Responsibilities of Biotechnology vs. Biomedical Engineering
Both biotechnology and biomedical engineering require teamwork. While scientists in biotechnology develop new medicines through tireless testing, those in biomedical engineering find new ways to replace limbs and organs. Another task of biomedical engineering is to create medical equipment that can save lives, while that of biotechnology is to keep agricultural plants healthy. There are many similarities and differences between these two professions, though both utilize the scientific method while working with organisms.

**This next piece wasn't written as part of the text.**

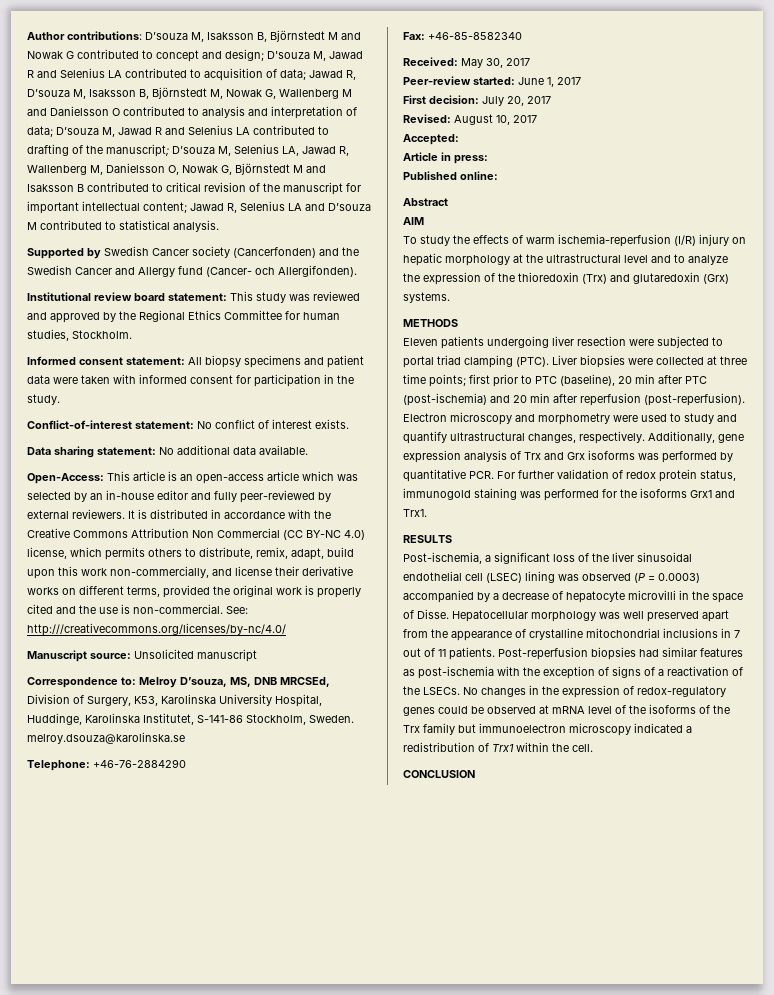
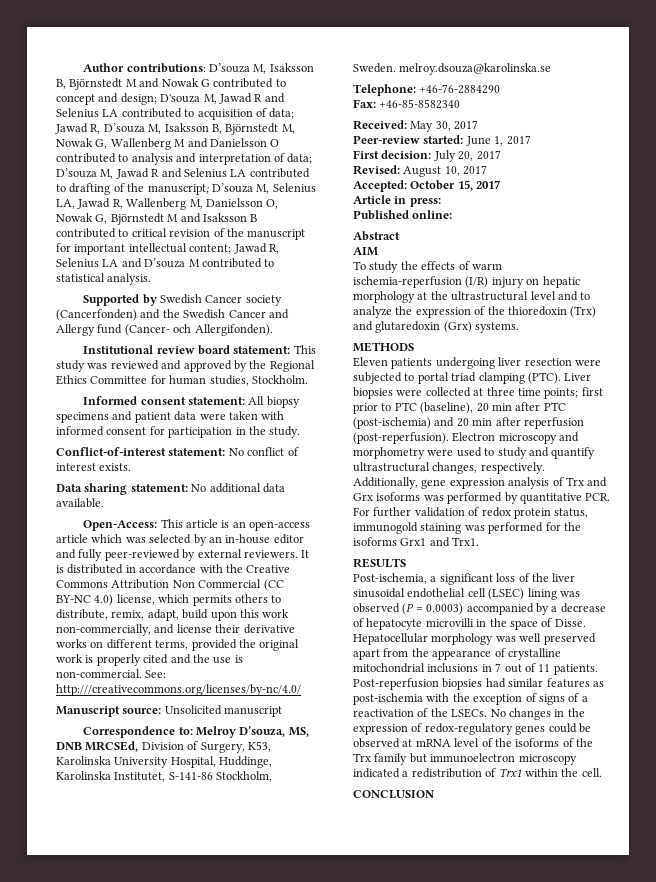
(459, 139) none -> [410,180,501,191] October 15, 2017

In its simplest terms, biotechnology uses biological processes, organisms and cells to create new technologies and products. Biotechnology is used to reduce greenhouse gas emissions, create larger and more sustainable crops, and develop life-saving treatments and vaccines for illnesses. Given its broad scope, biotechnology can be found in a variety of careers, including biopharmaceuticals, environmental health and safety, epidemiology, and microbiology.
Common responsibilities in biotechnology include:
- Growing cultures of unknown bacteria and viruses to help identify the organism more easily
- Collecting samples in the field and preparing them for laboratory testing
- Using microscopes, slides, scales, and test tubes
- Drawing logical conclusions while interpreting data
As the name implies, biomedical engineering applies the principles of engineering to the medical field. Biomedical engineering encompasses several sub-disciplines that range in focus from artificial limbs to medical devices/implants, and stem cells to medical imaging. Some developments made by this field include artificial organs designed and tested in a laboratory, body parts grown in laboratories and used as replacements, and machines that can help doctors diagnose medical issues more accurately and efficiently.
Common responsibilities in biomedical engineering include:
- Developing technology and devices to assist doctors during surgical procedures
- Researching existing technologies to either improve and/or find new applications for use
- Designing prosthetics and other ''wearables''
- Writing and publishing technical reports to keep medical professionals and other biomedical scientists aware of current developments
As someone looking into the biotechnology profession, you may also be interested in microbiology, as these careers utilize similar equipment and techniques to study living organisms at a microscopic level. If you are interested in biomedical engineering, you may want to research chemical engineering, as both of these careers require research that will benefit people.